There’s a big need to ask, in terms of plans to hydrofrack the Marcellus (and other) shales to get out the gas:  what fracking chemicals are really necessary to create the cracks, and then keep them open (proppants)? Why can’t things be accomplished solely with with non-toxic compounds?

The list of chemicals for fracking is a long one.  Splashdown has a listing here, where they note also that some compounds have been “justified as trade secrets” and are unknown as a result.   (Note I’ve shown previously that withholding the exact chemical constituents of these fluids is a dubious proposition, although getting them released may require the threat of, or actual, legal action.  Stay tuned on that front.)

Has there been a serious effort to examine what is absolutely necessary to do hydrofracking, and then work up from there toward the goal of using only  non-toxic compounds?  I don’t believe one has, but this effort must be made, and in a very big way, before NY State and others ramp up the drilling.

There are, of course, numerous interests that will argue against such an effort.  The gas drilling firms will resist it out of inertia….why, they’ve always done this a certain way, so why should they change? They are likely to argue that such an effort would compromise national security, among other assaults on this  common-sense approach.

The chemical companies selling fracking fluids obviously will not want to change, as they will fear it will affect their bottom line, and will claim from the outset that they’ve already looked at alternatives and would of course be selling them if they could.  (Can they really prove that, definitively?)

(Stored items)

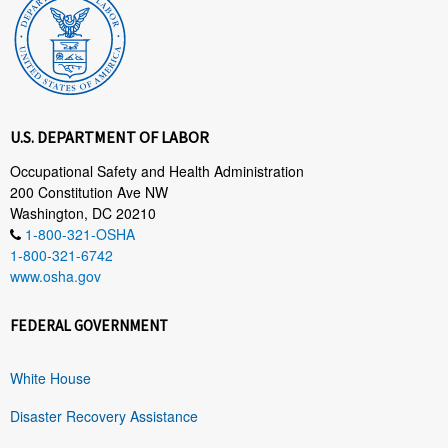
U.S. DEPARTMENT OF LABOR
Occupational Safety and Health Administration
200 Constitution Ave NW
Washington, DC 20210
1-800-321-OSHA
1-800-321-6742
www.osha.gov
FEDERAL GOVERNMENT
White House
Disaster Recovery Assistance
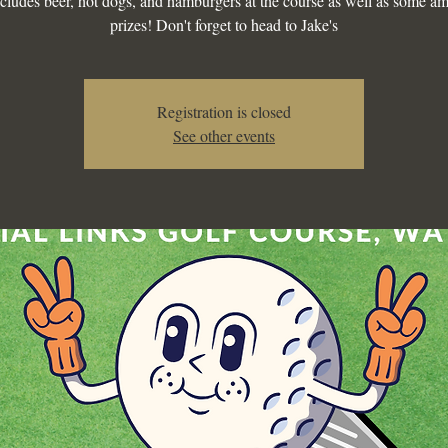
ncludes beer, hot dogs, and hamburgers at the course as well as some a
prizes! Don't forget to head to Jake's
Registration is closed
See other events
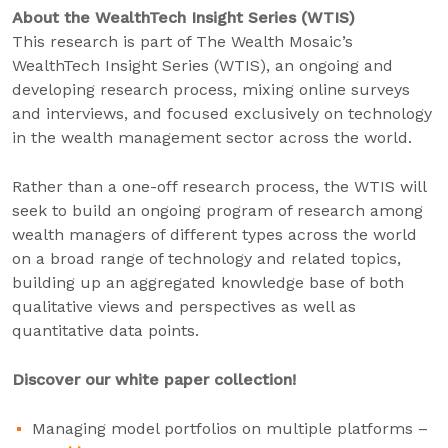
About the WealthTech Insight Series (WTIS)
This research is part of The Wealth Mosaic’s
WealthTech Insight Series (WTIS), an ongoing and
developing research process, mixing online surveys
and interviews, and focused exclusively on technology
in the wealth management sector across the world.
Rather than a one-off research process, the WTIS will
seek to build an ongoing program of research among
wealth managers of different types across the world
on a broad range of technology and related topics,
building up an aggregated knowledge base of both
qualitative views and perspectives as well as
quantitative data points.
Discover our white paper collection!
Managing model portfolios on multiple platforms –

◆ TASK GOAL:
In the text on fracking chemicals, what term is given for the compounds that keep the cracks open? Rely solely on the text for your response.

◆ TASK OUTPUT:
Proppants.